Molecular Pathogenesis of CoronavirusDavid Brian
D.V.M., Michigan State University
Ph.D., Michigan State University
Faculty Web Page
Coronavirus infections cause costly respiratory and gastroenteric diseases in livestock and fowl, and chronic, disabling diseases in humans.
Efforts to control coronavirus infections have been frustrated by an incomplete understanding of how coronaviruses replicate, the ability of coronaviruses to rapidly mutate into new pathogenic variants, and animals’ generally weak immune response to coronavirus vaccination.
The primary research focus in Dr.
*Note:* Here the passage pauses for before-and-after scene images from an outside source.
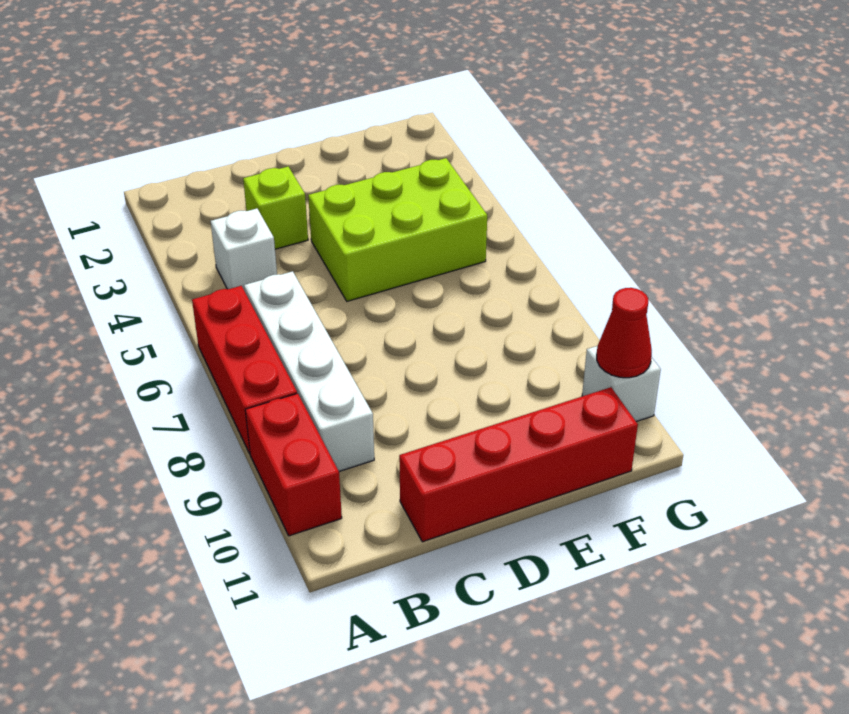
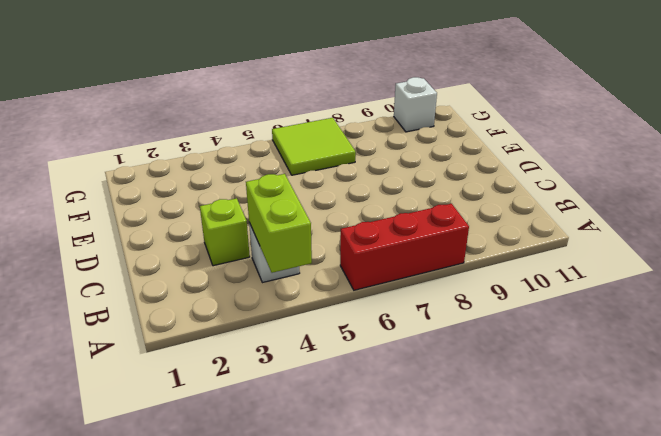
lime brick A4:B4 level 2 -> none
lime tile F6:G7 level 1 -> none
none -> red brick A9:A10 level 1
none -> white brick B6:B9 level 1

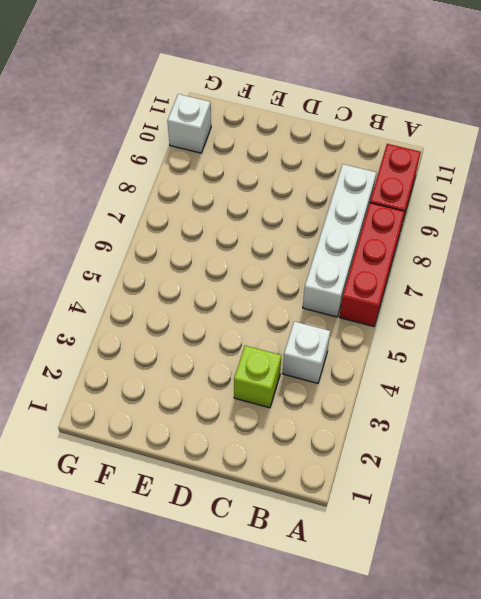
none -> red brick C11:F11 level 1
none -> lime brick D4:F5 level 1

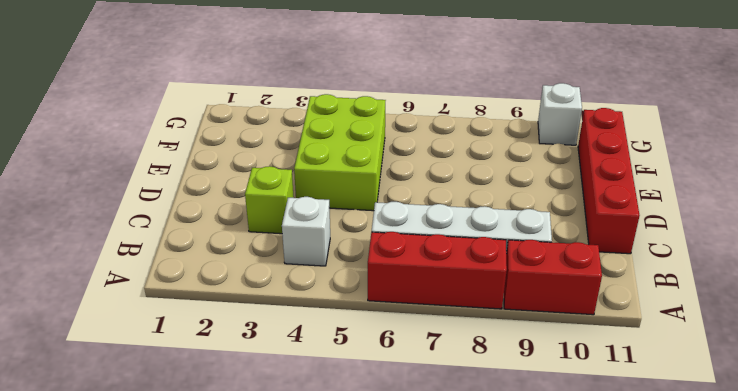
none -> red cone G10 level 2

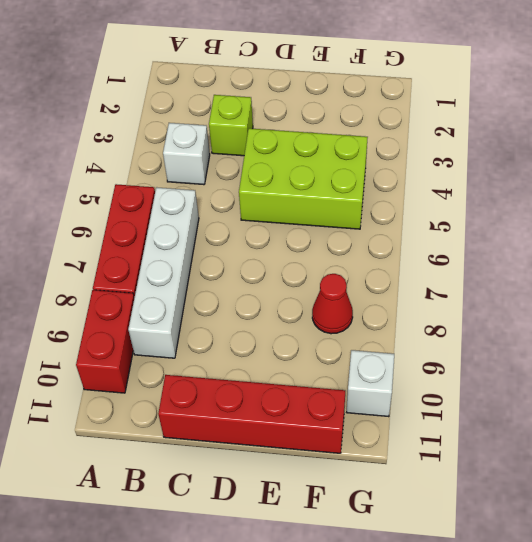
red cone F8 level 1 -> red cone G10 level 2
Brian’s laboratory concerns the molecular events that occur during coronavirus replication, particularly the cis- and trans-acting factors involved in the regulation of RNA regulation and gene transcription.
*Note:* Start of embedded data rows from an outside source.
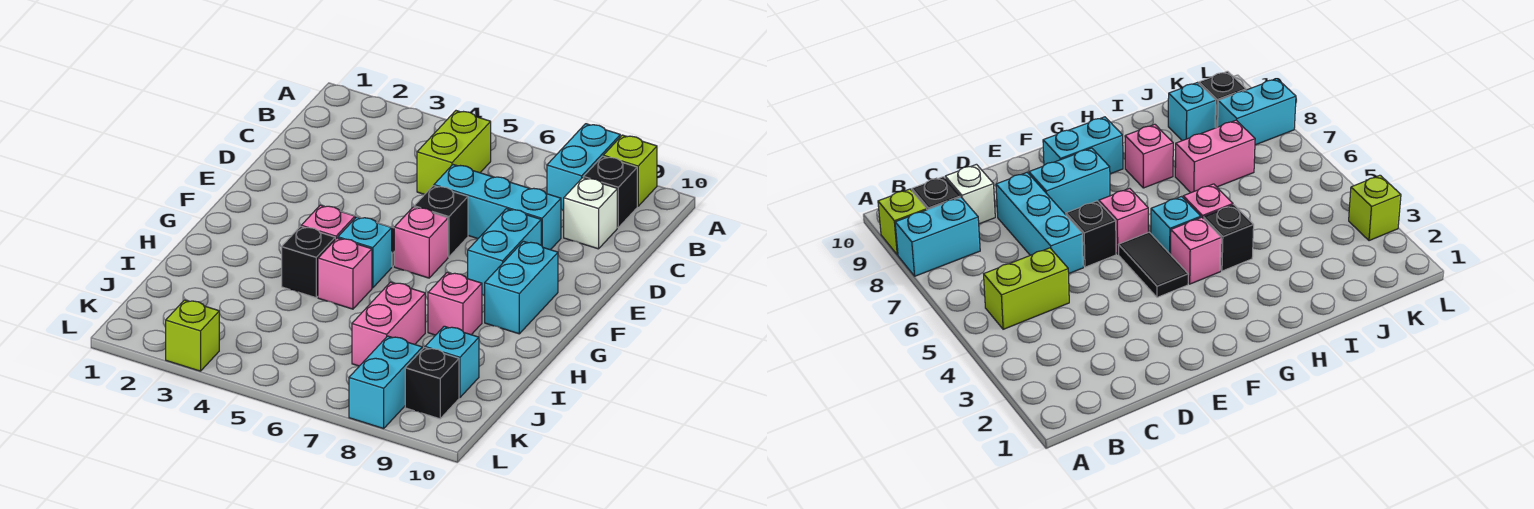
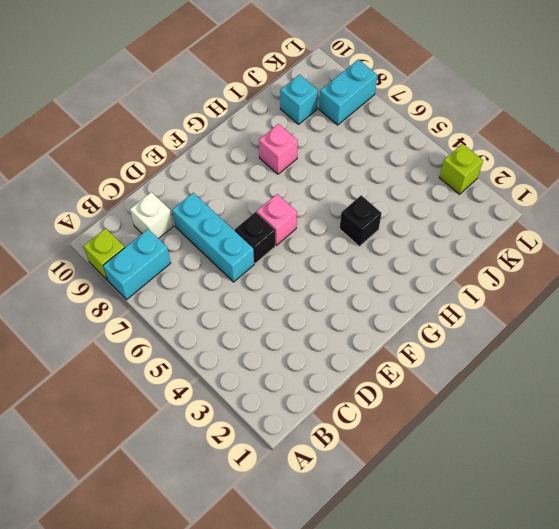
none -> lime brick B5:C5 level 1
none -> black brick B9 level 1
none -> cyan brick E8:F8 level 1

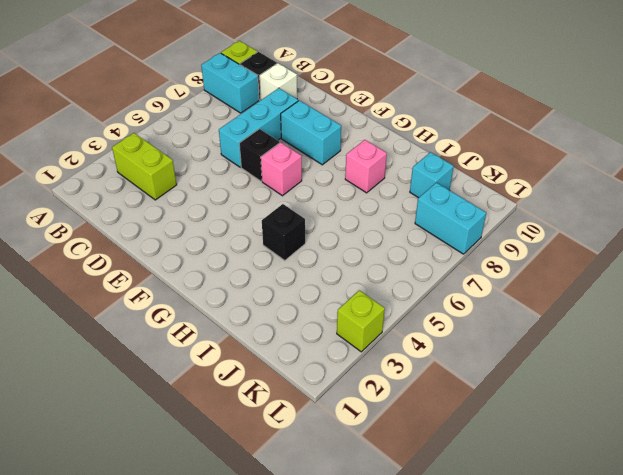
lime brick B3:C3 level 1 -> lime brick B5:C5 level 1
none -> black tile F4:F5 level 1
none -> cyan brick F9:G9 level 1
none -> pink brick G4 level 1

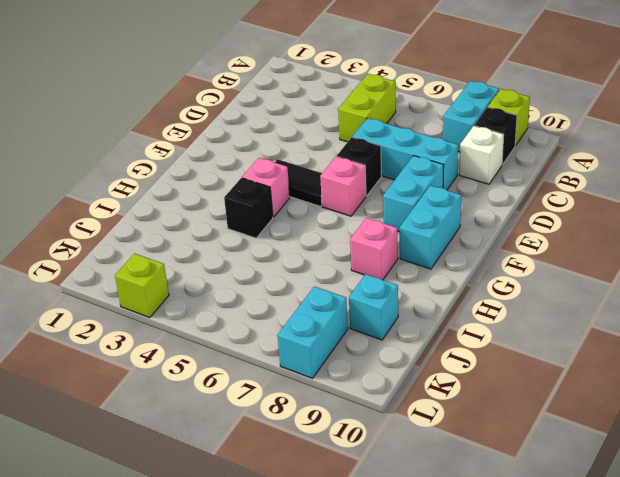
none -> cyan brick G5 level 1
none -> pink brick H5 level 1
none -> pink brick I7:J7 level 1

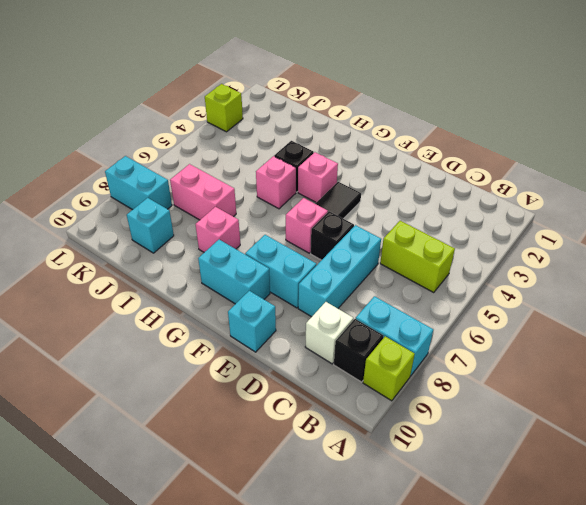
cyan brick E10 level 1 -> cyan brick G5 level 1
none -> black brick K9 level 1

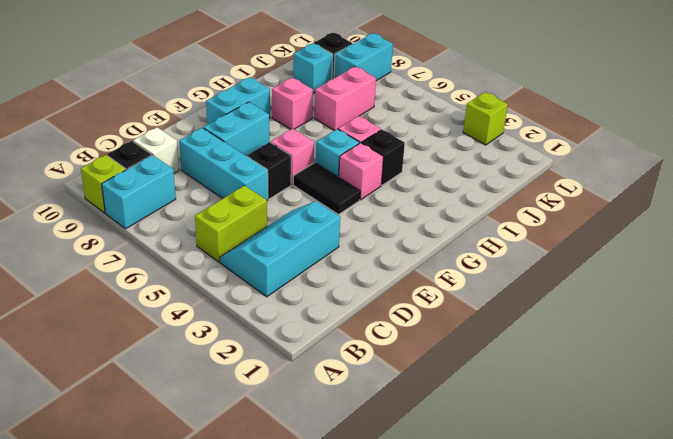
cyan slope B3:D4 level 1 top 3 -> none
Cis-acting RNA elements required for the replication of a virus with an RNA genome are unique for any given virus family, and function by interacting with viral and cellular proteins in specific ways. These specific protein-genome interactions are potential sites of engineered drug design.
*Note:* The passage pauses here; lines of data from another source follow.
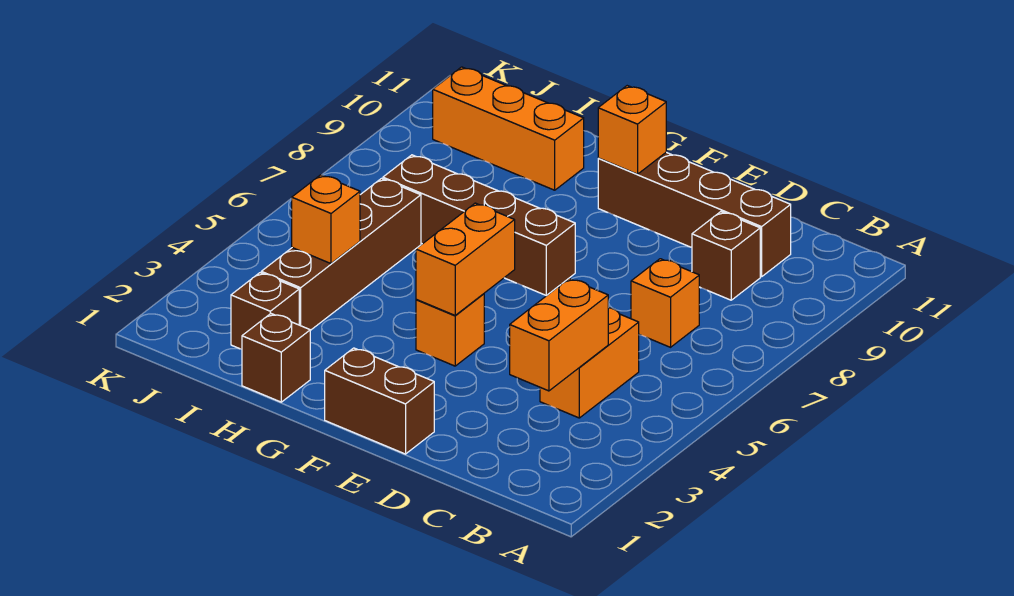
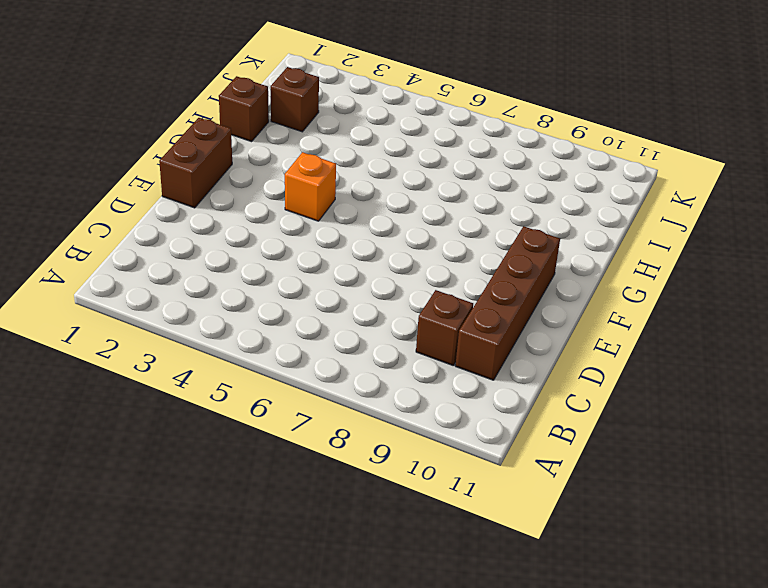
none -> orange brick C4:C5 level 1
none -> orange brick C7 level 1
none -> brown brick F7:I7 level 1

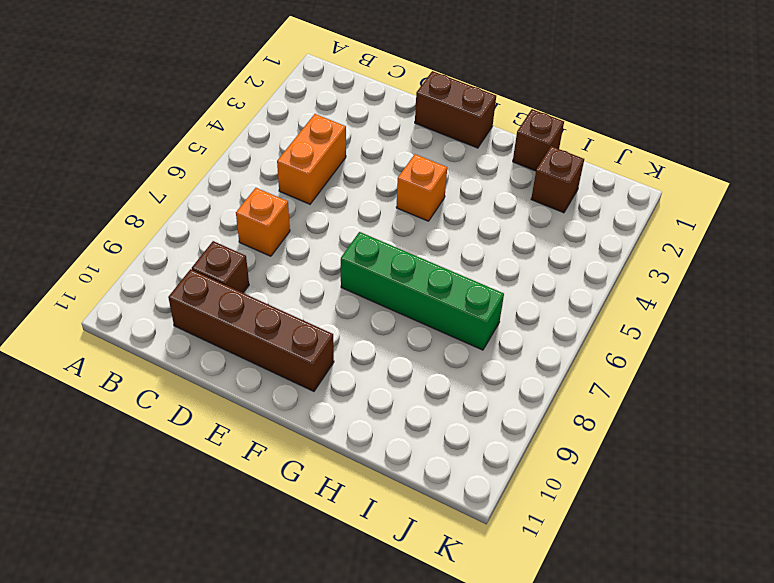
green brick F7:I7 level 1 -> brown brick F7:I7 level 1
none -> orange brick H10:J10 level 1
none -> brown brick I3:I6 level 1
none -> orange brick C3:C4 level 2

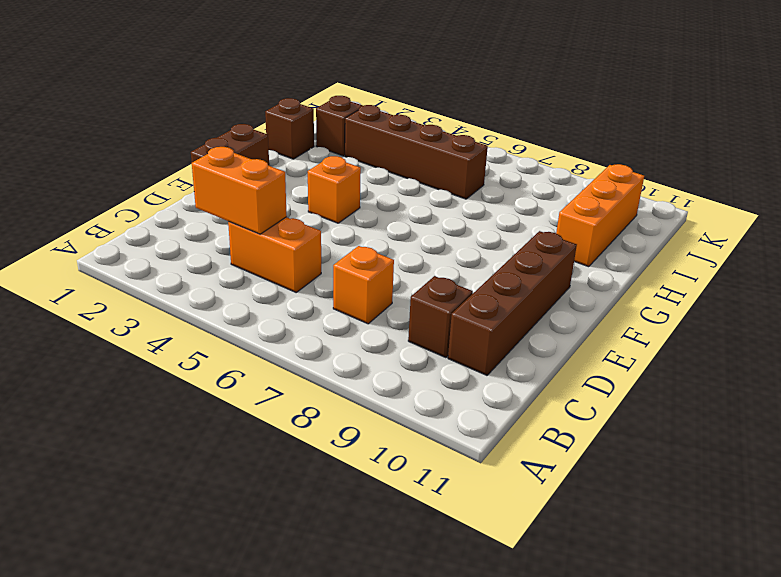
none -> brown brick F7:I7 level 1
none -> orange brick F4:F5 level 2
none -> orange brick F10 level 2

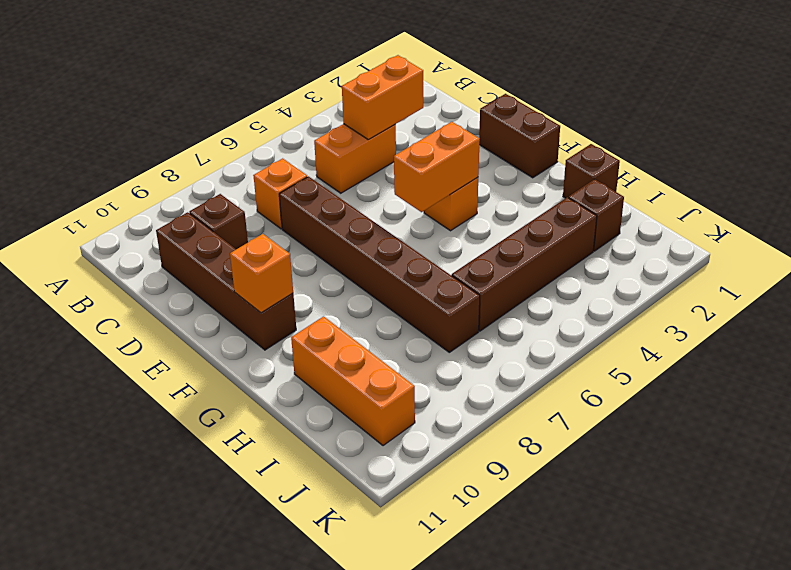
brown brick D7:I7 level 1 -> brown brick F7:I7 level 1
none -> orange brick I4 level 2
Dr. Brian continues to be at the forefront of the international scientific community’s effort to understand severe acute respiratory syndrome, or SARS, a member of the coronavirus family. The SARS coronavirus is in many respects closely related to the bovine coronavirus.
Dr. Brian’s group has been studying the cis-acting elements of RNA replication of the SARS virus in the context of bovine coronavirus molecules. They have recently identified three cis-acting replication elements of the bovine coronavirus, and are currently working to identify the specific proteins that interact with these elements, and to characterize the interactions.
Dr. Brian’s laboratory has received national and international recognition for discoveries of a fundamental nature regarding the molecular biology of viruses. Dr. Brian continues to make significant progress toward understanding how specific genetic elements in the coronavirus function to regulate the production of viral proteins and progeny.
Results from Dr. Brian’s studies could significantly impact the design of new therapeutic drugs.